Photo by Anthony Masters Photography
The fearless Furious Theatre Company is back with a vengeance, offering the 10-year-old group's first production since losing its residency at the cozy Carrie Hamilton Theatre on the Pasadena Playhouse grounds in early 2011. Director Dámaso Rodriguez's thrillingly visceral world-premiere staging of Matt Pelfrey's subversive dark comedy "No Good Deed" represents a welcome return for the iconoclastic company. Pelfrey has fashioned a bracingly cerebral and nerve-rattling piece. Though the play needs to bring its complex narrative and heady themes into focus more quickly and lucidly, the project pays off as an intellectually stimulating ride.

Pelfry's program notes suggest that the play was partially inspired by the incident in which security guard Richard Jewell found a bomb during the 1996 Atlanta Summer Olympics and subsequently was accused of planting it. The playwright explores the overzealousness of our nation's crass media outlets, related in a surrealistic tale of heroic deeds that backfire on three fictional celebrated do-gooders. Josh Jaxon (Nick Cernoch) is a spirited teenager who is a target for school bullies and his abusive stepfather (Robert Pescovitz). The youth escapes into the graphic adventure novels that he writes. His fate intertwines with the misfortunes suffered by a fireman (Shawn Lee) and a security guard (Troy Metcalf). These two public servants become media heroes after saving lives. Meanwhile, Josh derives fame from his rescue of a girl (Katie Marie Davies) from an attack by a crazed rapist (Dana Kelly Jr.). Then the media begins to subject each of them to character assassination. The narrative segues from blaring media broadcasts of the trio's rise and fall to their meeting in a metaphysical dimension, where the three heroes attempt to turn time back to before each performed his deed.
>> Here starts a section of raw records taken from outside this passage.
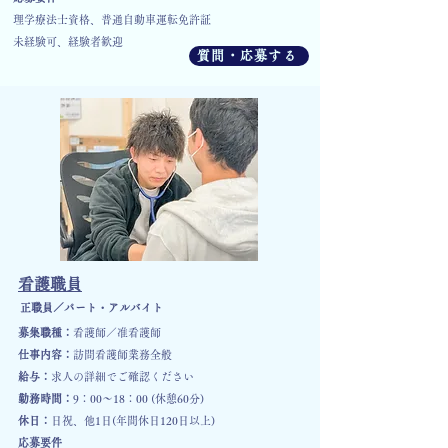
理学療法士資格、普通自動車運転免許証
​未経験可、経験者歓迎
質問・応募する
看護職員
​正職員／パート・アルバイト
​募集職種：
看護師／准看護師
仕事内容：
訪問看護師業務全般
給与：
​求人の詳細でご確認ください
勤務時間：
9：00～18：00 (休憩60分)
​休日：
日祝、他1日(年間休日120日以上)
​応募要件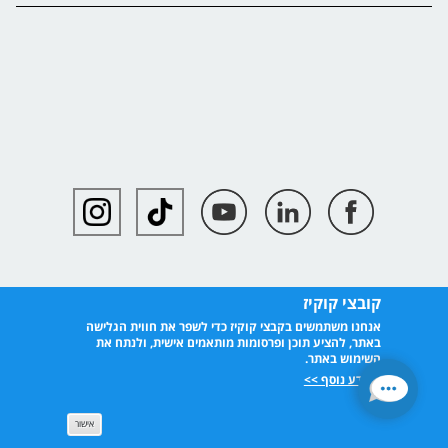
קובצי קוקיז
אנחנו משתמשים בקבצי קוקיז כדי לשפר את חווית הגלישה
באתר, להציע תוכן ופרסומות מותאמים אישית, ולנתח את
השימוש באתר.
למידע נוסף >>
אישור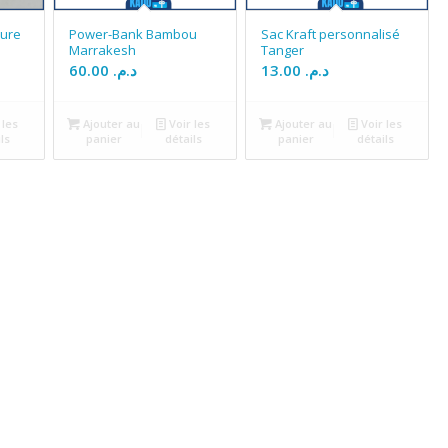
vure
Power-Bank Bambou
Sac Kraft personnalisé
Marrakesh
Tanger
60.00
د.م.
13.00
د.م.
 les
Ajouter au
Voir les
Ajouter au
Voir les
ls
panier
détails
panier
détails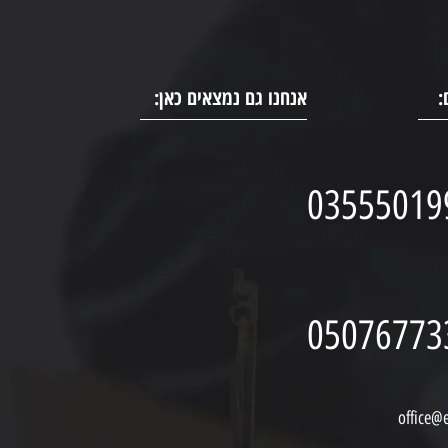
:
אנחנו גם נמצאים כאן:
03555019
05076773
office@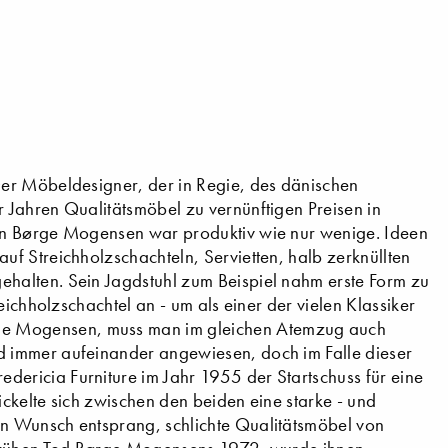
er Möbeldesigner, der in Regie, des dänischen
 Jahren Qualitätsmöbel zu vernünftigen Preisen in
nn Børge Mogensen war produktiv wie nur wenige. Ideen
f Streichholzschachteln, Servietten, halb zerknüllten
halten. Sein Jagdstuhl zum Beispiel nahm erste Form zu
eichholzschachtel an - um als einer der vielen Klassiker
e Mogensen, muss man im gleichen Atemzug auch
 immer aufeinander angewiesen, doch im Falle dieser
ricia Furniture im Jahr 1955 der Startschuss für eine
ckelte sich zwischen den beiden eine starke - und
n Wunsch entsprang, schlichte Qualitätsmöbel von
The world of superhero comic books provides this project's visual and metaphorical grist. The action is lightning-paced, the assimilated violence (fight choreography by Brian Danner) is astonishingly realistic and disturbing, and the visual design (set by John Iacovelli, lighting by Dan Weingarten, costumes by Christy Hauptman, video projection by Jason H. Thompson, props by Shannon Dedman) is enthralling. Doug Newell's marvelous sound design and original music add to the galvanizing impact.

Cernoch gives a riveting portrayal of the plucky and courageous but overwhelmed youth, while Metcalf and Lee are likewise compelling. The large supporting cast—some actors playing multiple roles—excels. It requires patience and rapt attention to absorb the nuances of this intriguing but sometimes unwieldy play. Trimming and retooling the ambitious piece would unquestionably be worth the effort.